In conjunction with the celebration, the philosophy and theology faculty of the major seminary organized a one-day seminar on August 13 with the theme “SVD Formation for Prophetic Dialogue.” There were three speakers – aside from myself on prophetic dialogue and the fundamental conversions it requires of SVD Missionaries, Dr. S. Belen, a layman and former SVD seminarian, spoke on a model of collaboration with the laity, and Fr. Yoseph Suban Hayon, SVD, one of the professors and formators of Ledalero, on the possibilities and challenges of formation for prophetic dialogue in Ledalero. The seminar was attended by the whole academic community of Ledalero and some invited guests from the town of Maumere, mostly religious and some government officials. The seminar served to underline the fact that, over the years, St. Paul Major Seminary has developed from being a simple institution for the training of priests and religious to a government-recognized Faculty which offers a graduate degree program in the Philosophy of Religions.

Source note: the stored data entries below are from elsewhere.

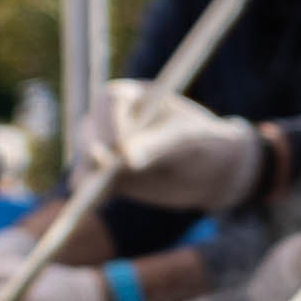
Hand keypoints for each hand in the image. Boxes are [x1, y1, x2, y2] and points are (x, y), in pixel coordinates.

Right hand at [90, 83, 264, 213]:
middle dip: (93, 147)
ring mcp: (108, 147)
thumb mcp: (187, 139)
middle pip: (91, 128)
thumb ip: (158, 144)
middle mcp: (115, 118)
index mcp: (135, 96)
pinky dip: (89, 193)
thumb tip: (128, 158)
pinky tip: (94, 204)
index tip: (120, 145)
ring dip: (87, 173)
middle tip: (104, 165)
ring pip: (87, 157)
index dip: (111, 121)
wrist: (212, 171)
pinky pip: (90, 182)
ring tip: (93, 191)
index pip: (111, 100)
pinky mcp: (107, 174)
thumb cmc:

It was not difficult to sense that one was breathing a different air in Ledalero this time around. There is now a much greater openness to internationality, a much greater awareness of the universal mission of the Church, a much greater sense of the world outside of Indonesia. The presence of the formators from the ASPAC zone, the seminar on SVD formation for prophetic dialogue, the announcement of the first assignments of the 17 young confreres all underlined this new atmosphere in Ledalero. So did the presence of some 20 Indonesian confreres on home leave from their mission assignments in other parts of the world – from Congo, Togo, Germany, Italy, Poland, Chile, Argentina, Mexico, PNG, Philippines, Japan. In fact, the number of those coming from Spanish-speaking provinces of the Society was big enough to form a small choir which sang Spanish songs during the program, after the mass and at the banquet.

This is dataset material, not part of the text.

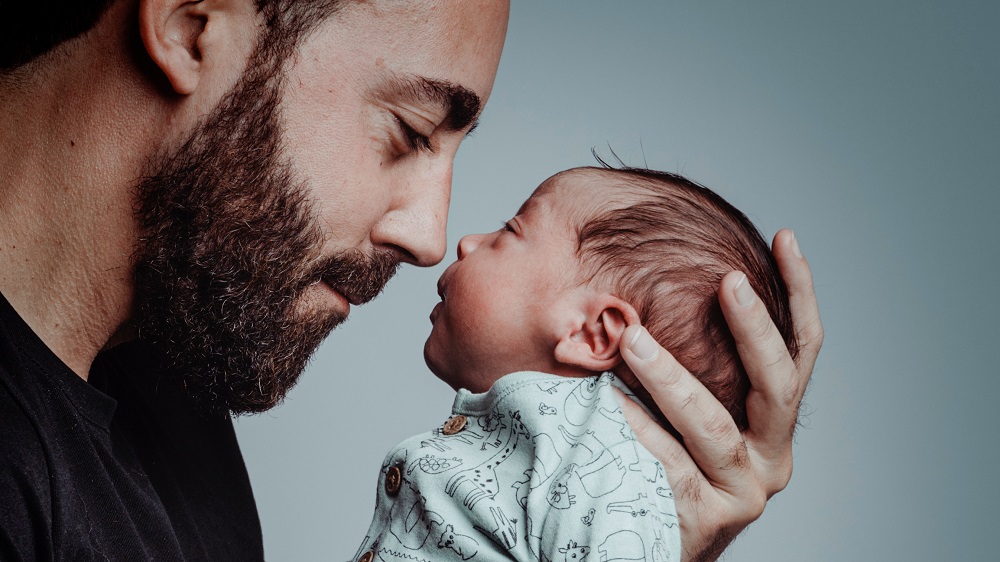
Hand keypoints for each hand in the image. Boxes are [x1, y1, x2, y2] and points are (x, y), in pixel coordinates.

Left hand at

I take this opportunity to congratulate our confreres in Ledalero, as well as the whole Ende Province and, indeed, the entire Society in Indonesia. In a certain sense, St. Paul Major Seminary in Ledalero is the heart of the SVD in Indonesia. I wish to thank all the confreres, as well as the many other people, who form part of the history of this institution – the pioneers who started this seminary with vision and courage, and the many generations of confreres and other collaborators who kept this heart beating for God and for his people.

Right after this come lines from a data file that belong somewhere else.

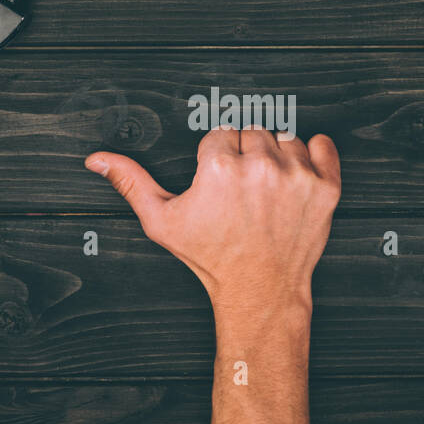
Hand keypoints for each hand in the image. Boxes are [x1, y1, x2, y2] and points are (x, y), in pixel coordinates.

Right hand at [85, 127, 340, 318]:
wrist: (259, 290)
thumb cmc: (212, 258)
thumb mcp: (162, 221)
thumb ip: (131, 182)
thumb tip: (98, 159)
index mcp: (220, 167)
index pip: (219, 134)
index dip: (216, 160)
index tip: (219, 185)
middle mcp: (261, 167)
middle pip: (251, 133)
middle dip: (245, 157)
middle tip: (242, 192)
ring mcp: (297, 176)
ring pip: (284, 138)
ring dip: (277, 158)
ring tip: (266, 192)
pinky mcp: (326, 187)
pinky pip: (324, 146)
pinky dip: (315, 156)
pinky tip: (297, 178)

“A place where the sun leans” – this is the rough translation of the word “leda-lero” in the local Sikka language of Maumere. The image is of the sun leaning as if on a wall for support. And the sense is that the sun leans for support so that it can let its light shine out to the world. Over the past 70 years, St. Paul Major Seminary in Ledalero has proven itself to be a “place where the sun leans”. With our confreres in Ledalero, the whole Society prays that this institution may continue to be an instrument which allows the light of the Divine Word to shine on people in Indonesia and abroad. DIRGAHAYU, Ledalero.